Я заговариваю об этом с Робби, когда он любезно присаживается со мной рядом, чтобы справиться о моем здоровье, пока бортпроводница занята на кухне подготовкой подносов для второго завтрака.

Робби иронически улыбается, встряхивает светлыми кудрями и говорит бодрым тоном, который совершенно не вяжется со смыслом его слов:

– Да, да, мистер Серджиус, все это не может не тревожить. Проблема дьявольски сложная. Но, поверьте, она не имеет никакого отношения к научной фантастике…

Я кое-как съедаю половину завтрака, который нам подает бортпроводница. Мое состояние повергает меня в смятение, прежде всего потому, что ничего похожего со мной никогда еще не случалось. Я никогда не испытывал этой чудовищной слабости, которая на меня навалилась без всяких симптомов, без болей, без повышения температуры. И что ужасней всего – у меня нет ощущения, что в глубины недуга я проваливался по нисходящей кривой, это хотя бы давало надежду, что по такой же кривой, но уже восходящей, я когда-нибудь из этой пропасти выберусь. Нет, я сразу оказался у подножия лестницы, не спускаясь по ней. Эта внезапность необъяснима, она пугает меня. Теперь, когда мое внимание уже не отвлечено делами круга, меня охватывает панический страх, и я мгновенно обливаюсь холодным потом. Я испытываю отчаянное желание оказаться в другом месте, покинуть кресло, выбраться из самолета наружу и укрыться в этом море белых, озаренных солнцем облаков, которые сверкают справа в иллюминаторе. Но это, конечно, бред, и, что еще хуже, бред, который даже нельзя оправдать лихорадочным состоянием.

Эти мгновения ужаса коротки, но они совершенно меня изнуряют, ибо все мое тело напрягается в исступленном стремлении выбраться во что бы то ни стало из замкнутого пространства, которое держит меня в плену. Я знаю, это полнейшая нелепость. На самом же деле я стремлюсь избавиться от другого врага, того, что сидит у меня внутри и, точно червь, подтачивает мои силы.
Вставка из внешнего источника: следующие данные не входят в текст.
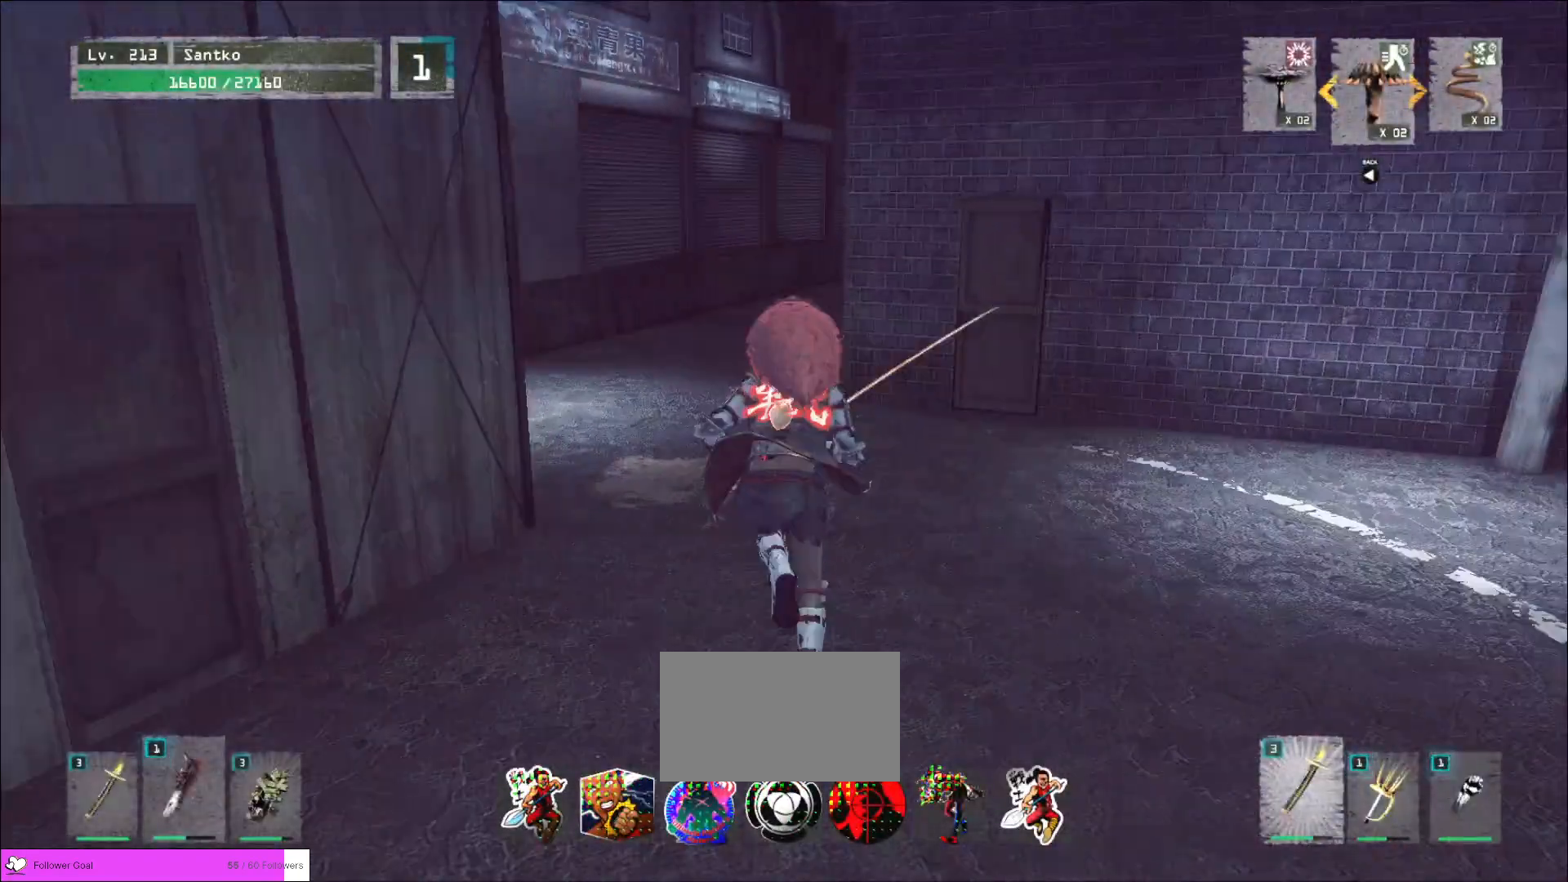
{"keys": ["w"], "mouse": [], "events": []}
Меня поочередно терзают два вида тоски: одна – смутная, изматывающая, горячечная, но в конце концов сносная, когда ожидание страшного события и отказ его принять поддерживают во мне биение жизни; и другая – тот спазм тоски и отчаянья, про который я только что говорил, короткий мучительный приступ, которому предшествует сильнейшая испарина, когда с меня ручьями течет пот. Я чувствую, как он струится по груди, под мышками, по шее, по ладоням, между лопатками. Все мое тело начинает тогда вибрировать от непреодолимого желания бежать, и я ощущаю, как во мне растет повергающая меня в дикий ужас, не поддающаяся никакому контролю разума абсолютная уверенность, что сейчас я умру.

Когда я в очередной раз всплываю на поверхность из пучин этого приступа и вытираю с лица пот платком, который с превеликим трудом (малейшее движение требует от меня огромного напряжения сил) вынимаю из кармана куртки, Христопулос, сам того не подозревая, помогает мне вернуться в нормальное состояние – если можно назвать «нормальным» смутное беспокойство, о котором я уже говорил и которое я разделяю со всеми «пассажирами», даже с теми, кто принадлежит к большинству.